First, by combining all available information and using bioinformatic and experimental methods, we have created the most reliable catalogue of inversions in the human genome, which comprises a few hundred non-redundant inversions. Specifically, we have developed new algorithms to identify as accurately as possible inversion breakpoints from paired-end mapping data and to merge the inversions predicted from different published studies. In addition, we have analyzed extensively the power to detect different types of inversions with paired-end mapping strategies. By sequence analysis and optimization of PCR-based techniques to validate inversions, including regular PCR, inverse PCR, haplotype-fusion PCR and the recent droplet-digital PCR, we have also studied in detail around 200 inversions. This has allowed us to determine that a big fraction of predicted inversions are false positives and to identify the main causes of these errors. Moreover, we have increased considerably the number of experimentally confirmed polymorphic inversions in humans, to up to more than 100. All this information is now easily accessible through the web-based and user-friendly InvFEST database, which aims to serve as a central repository for human inversion polymorphism.

Second, we have developed a new high-throughput assay for inversion genotyping, and we have used it to determine the distribution of 45 inversions in 550 individuals from 7 populations of the 1000 Genomes Project, which represents the most-complete population genetics study of human inversions so far.
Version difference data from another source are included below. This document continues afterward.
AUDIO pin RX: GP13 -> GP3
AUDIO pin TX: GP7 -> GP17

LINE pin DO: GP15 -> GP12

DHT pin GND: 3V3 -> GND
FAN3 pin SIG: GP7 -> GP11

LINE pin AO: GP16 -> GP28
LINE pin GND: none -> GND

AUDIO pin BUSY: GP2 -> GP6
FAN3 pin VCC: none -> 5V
Inversion frequency spectrum showed considerable variation (MAF=0.5-49.7%), with a bias towards intermediate frequencies and significant differences among populations (Fst=0.01-0.49) in several cases. In particular, inversion distribution patterns are not consistent with a neutral scenario and suggest events of negative, positive or balancing selection. However, one of the main discoveries of the project is that IR-mediated inversions show an unexpectedly high degree of recurrence, with most of them occurring on different haplotypes in humans and showing also different orientations in chimpanzees and gorillas. This contrasts with inversions with simple breakpoints, which are unique and can be tagged by SNPs. Thus, our results illustrate the dynamic nature of the genome and emphasize the need of direct genotyping of inversions to assess their impact in phenotypic traits and human evolution.
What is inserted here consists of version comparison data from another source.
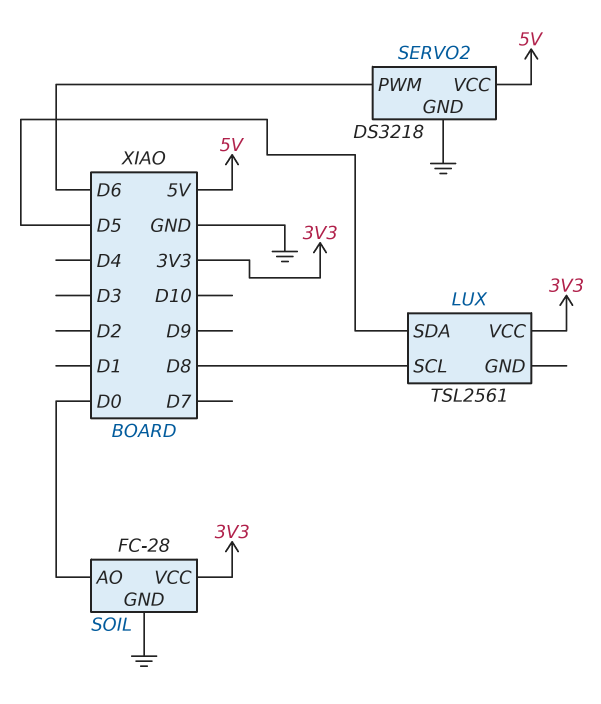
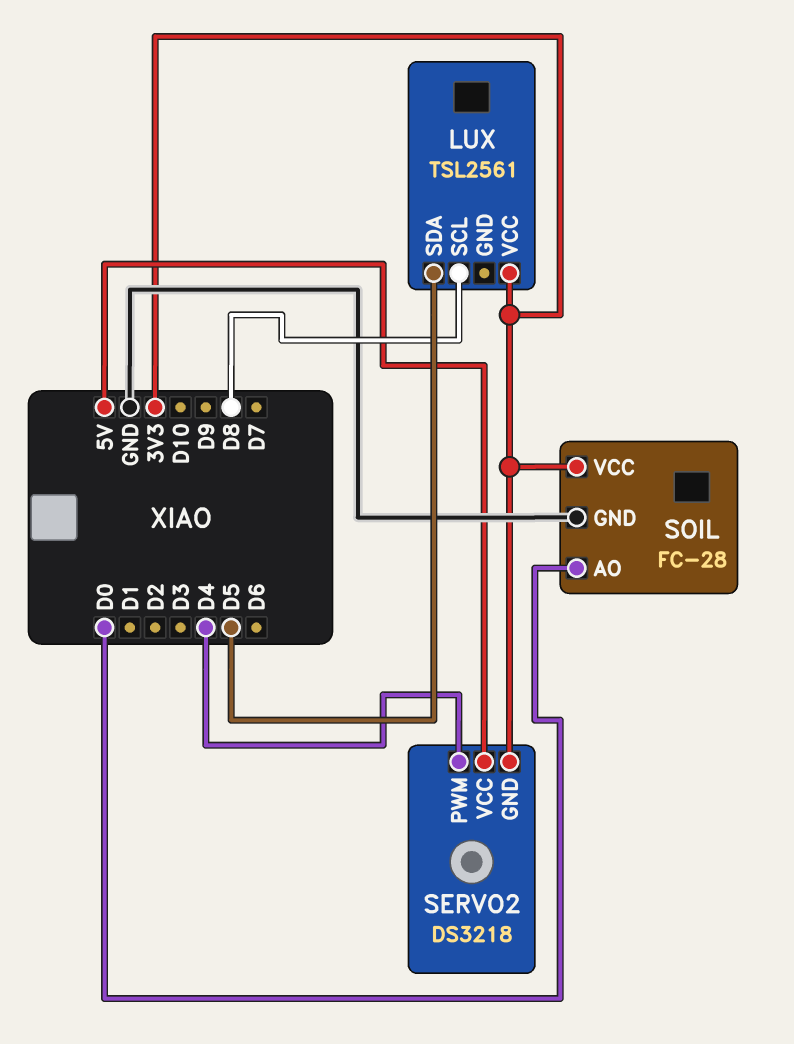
SERVO2 pin GND: GND -> 3V3
SERVO2 pin PWM: D6 -> D4

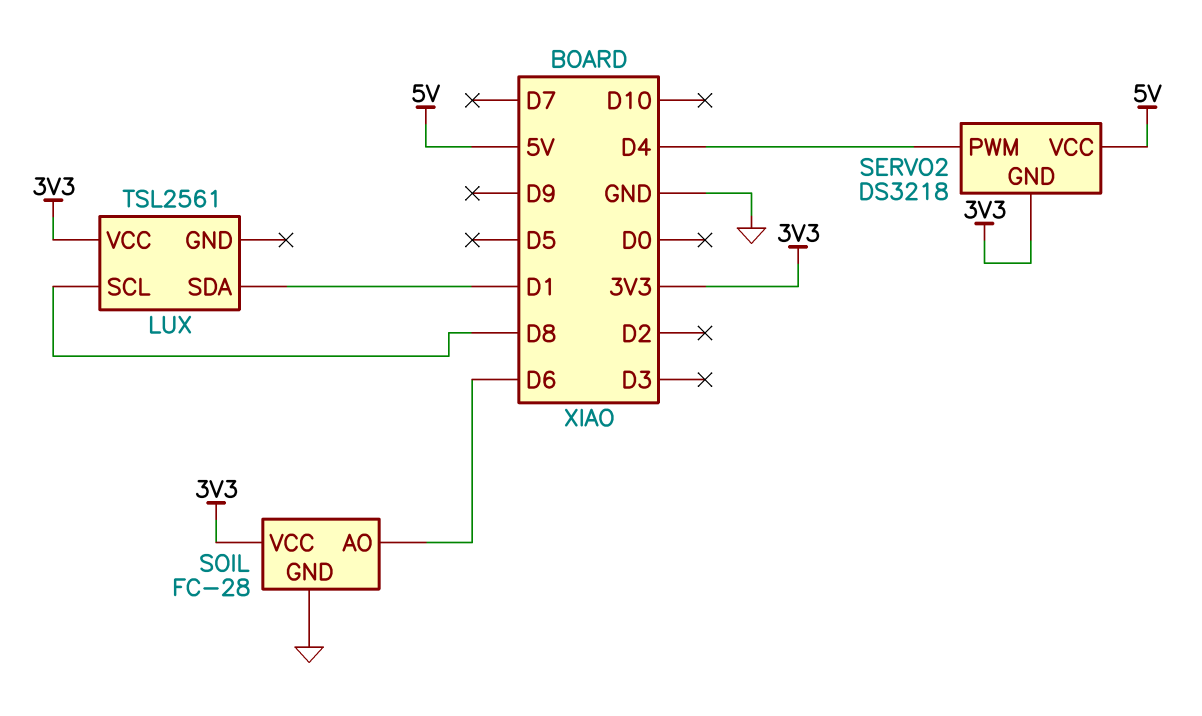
LUX pin SDA: D5 -> D1
SOIL pin AO: D0 -> D6

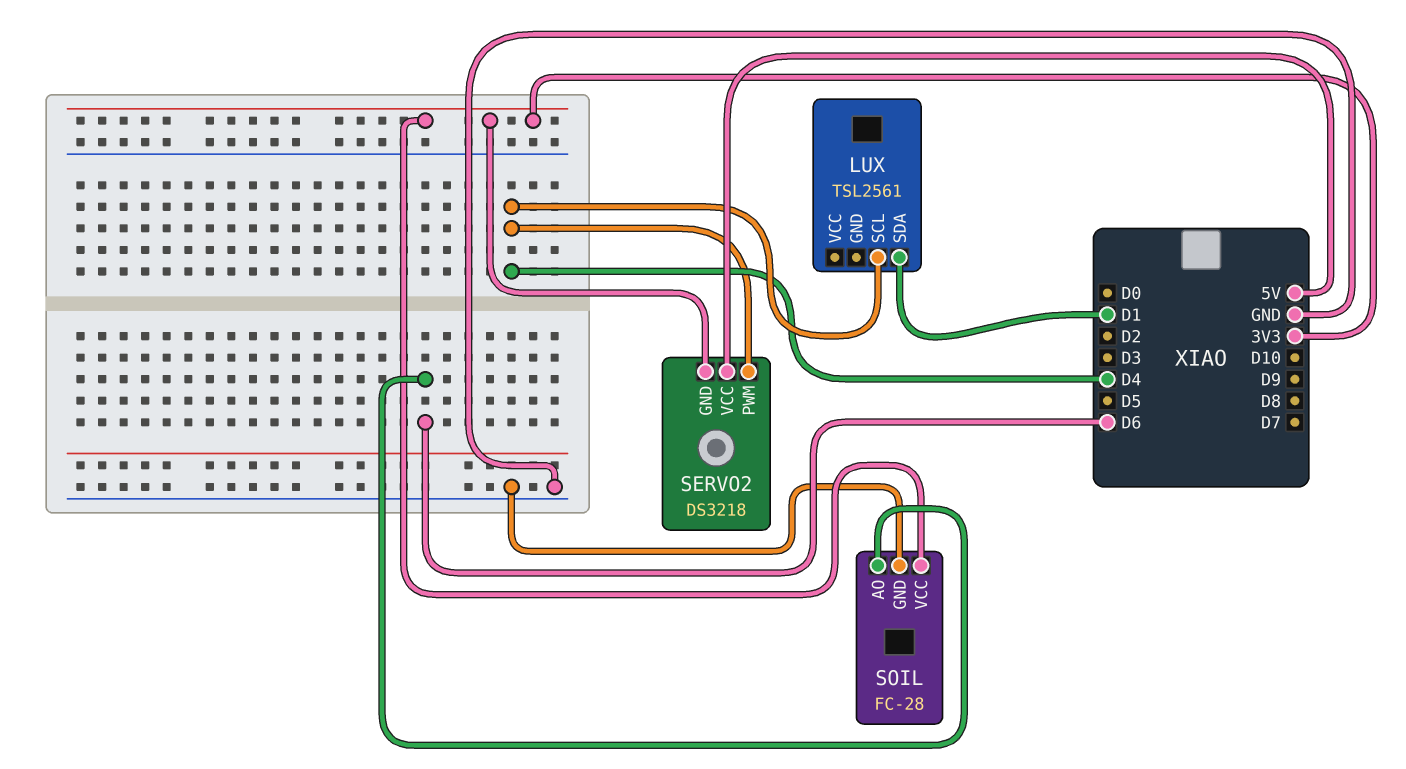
LUX pin SCL: D8 -> D4
LUX pin VCC: 3V3 -> none

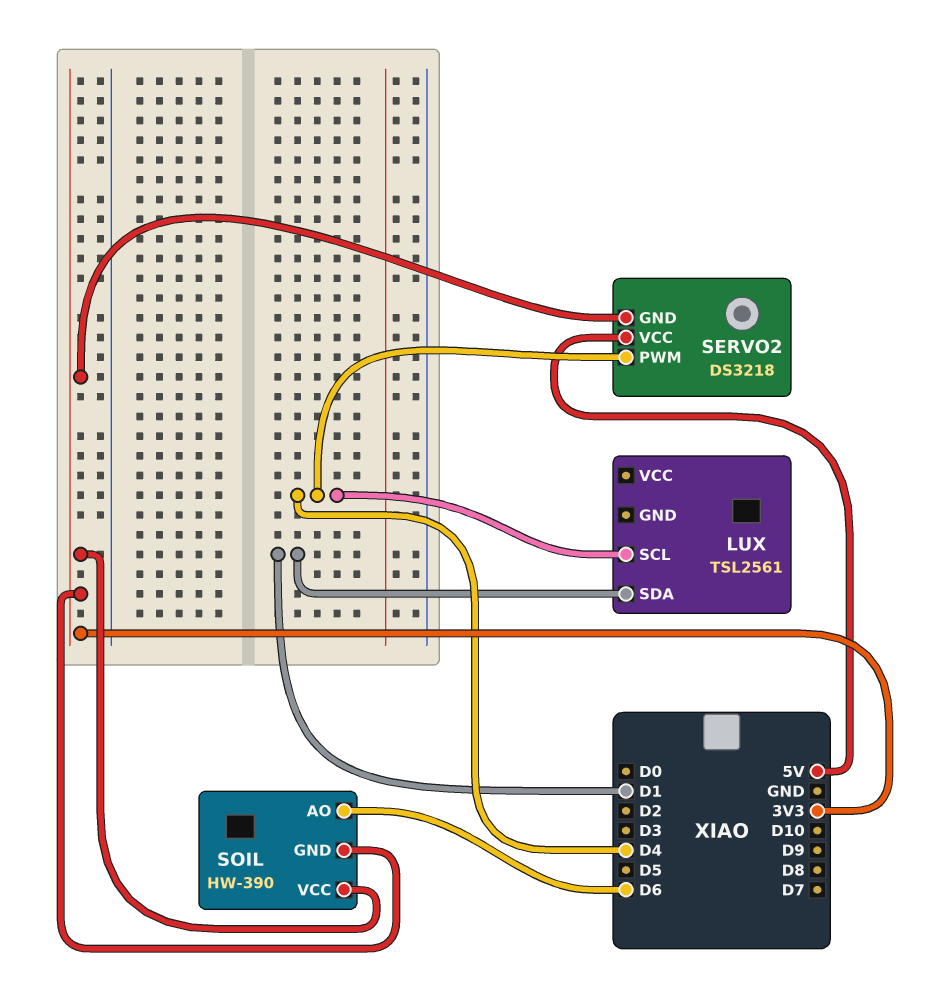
SOIL: FC-28 -> HW-390
SOIL pin GND: GND -> 3V3

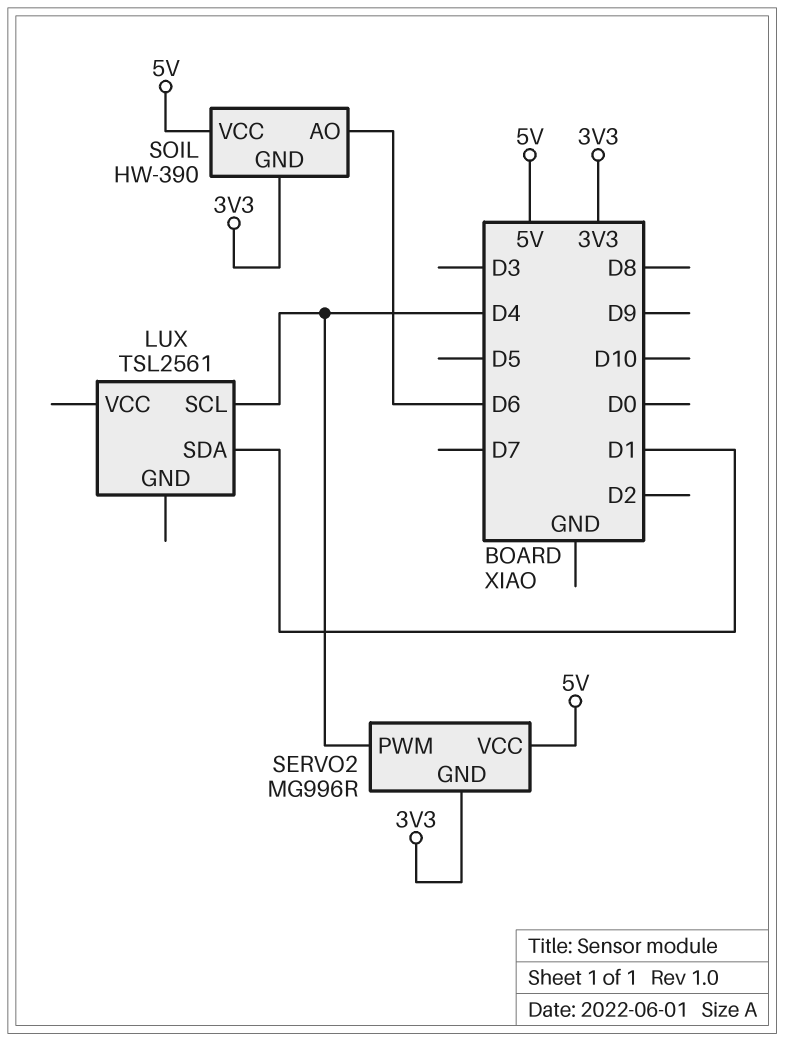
SERVO2: DS3218 -> MG996R
SOIL pin VCC: 3V3 -> 5V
Finally, the use of an accurate inversion set has made possible to check the effect of inversions in different functional elements of the genome. Although inversions tend to avoid gene coding sequences, and most are intergenic or intronic, we have identified several cases in which an inversion affects genes in different ways. An example is an East-Asian specific inversion that breaks a zinc-finger protein gene and creates a fusion transcript. By combining the genotypes with available expression data from lymphoblastoid cell lines from the same individuals, we have also found that in most cases inversions do not alter the expression of the nearby genes, but there are a handful that produce regulatory changes both in cis and in trans. Our integrative analysis represents a key step forward in defining the evolutionary and functional impact of these variants, and opens the possibility of determining their role in the genetic basis of complex traits and disease susceptibility in the near future.